▶ [About this exercise]: Images excluded, repeat each entry below exactly.

┄┄┄┄┄┄┄┄┄┄

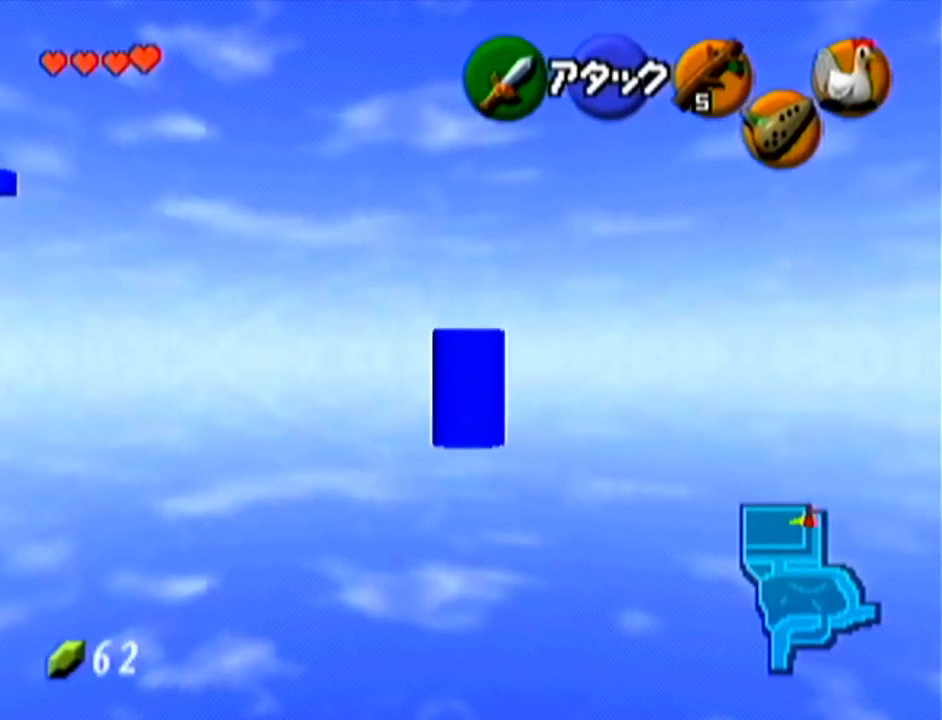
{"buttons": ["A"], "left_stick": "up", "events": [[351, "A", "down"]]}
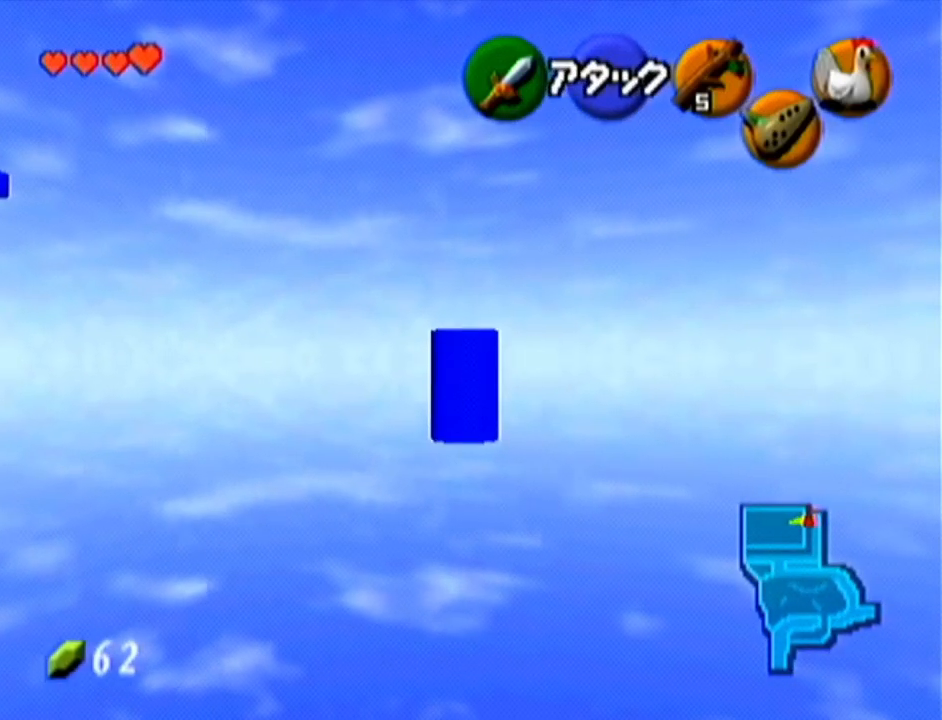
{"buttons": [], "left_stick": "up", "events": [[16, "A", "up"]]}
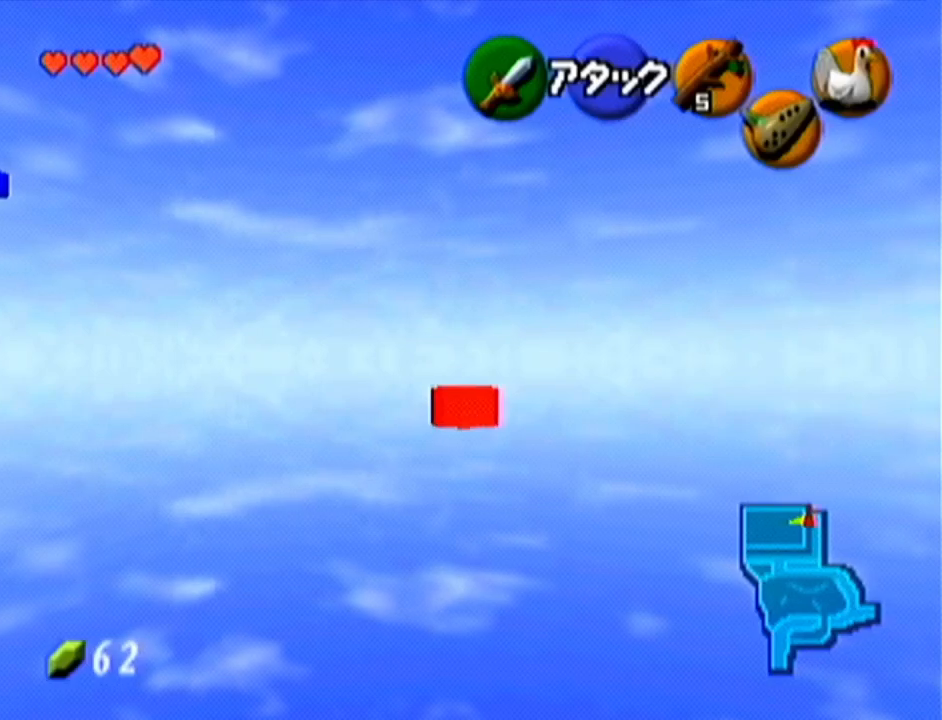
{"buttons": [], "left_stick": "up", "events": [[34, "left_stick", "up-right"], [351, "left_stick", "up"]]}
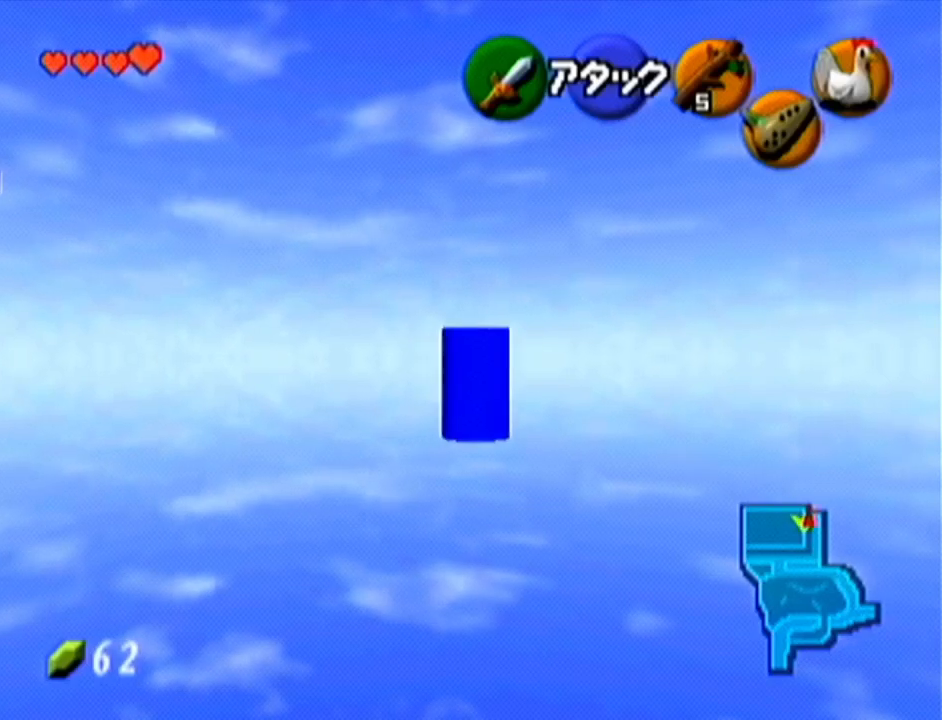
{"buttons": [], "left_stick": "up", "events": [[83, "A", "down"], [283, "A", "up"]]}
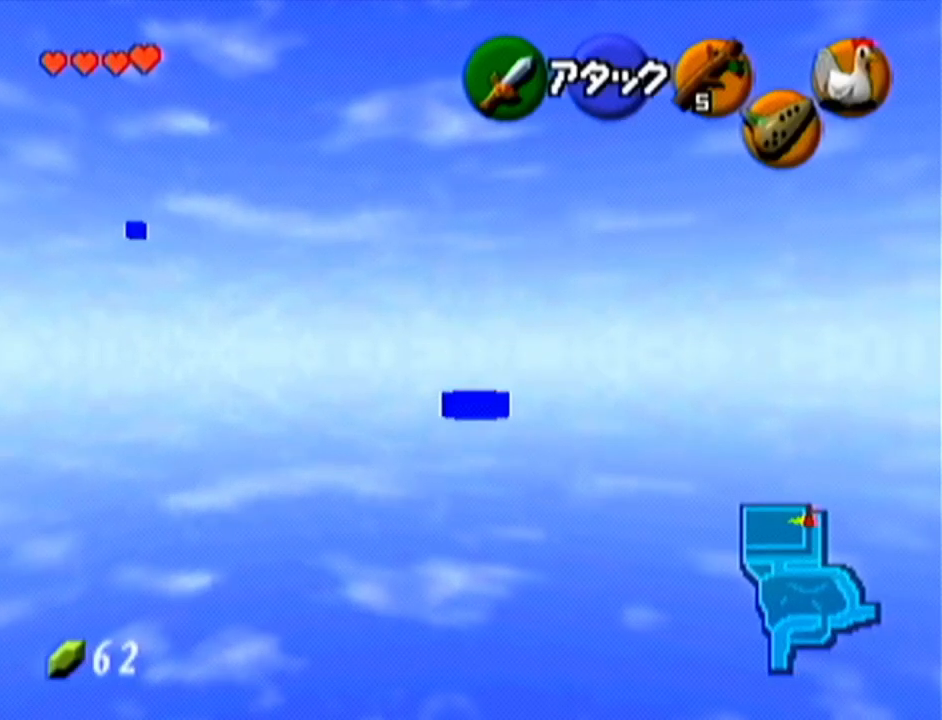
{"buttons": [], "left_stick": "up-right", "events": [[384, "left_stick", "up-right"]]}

┄┄┄┄┄┄┄┄┄┄

▶ [Your solution]:
{"buttons": ["A"], "left_stick": "up", "events": [[351, "A", "down"]]}
{"buttons": [], "left_stick": "up", "events": [[16, "A", "up"]]}
{"buttons": [], "left_stick": "up", "events": [[34, "left_stick", "up-right"], [351, "left_stick", "up"]]}
{"buttons": [], "left_stick": "up", "events": [[83, "A", "down"], [283, "A", "up"]]}
{"buttons": [], "left_stick": "up-right", "events": [[384, "left_stick", "up-right"]]}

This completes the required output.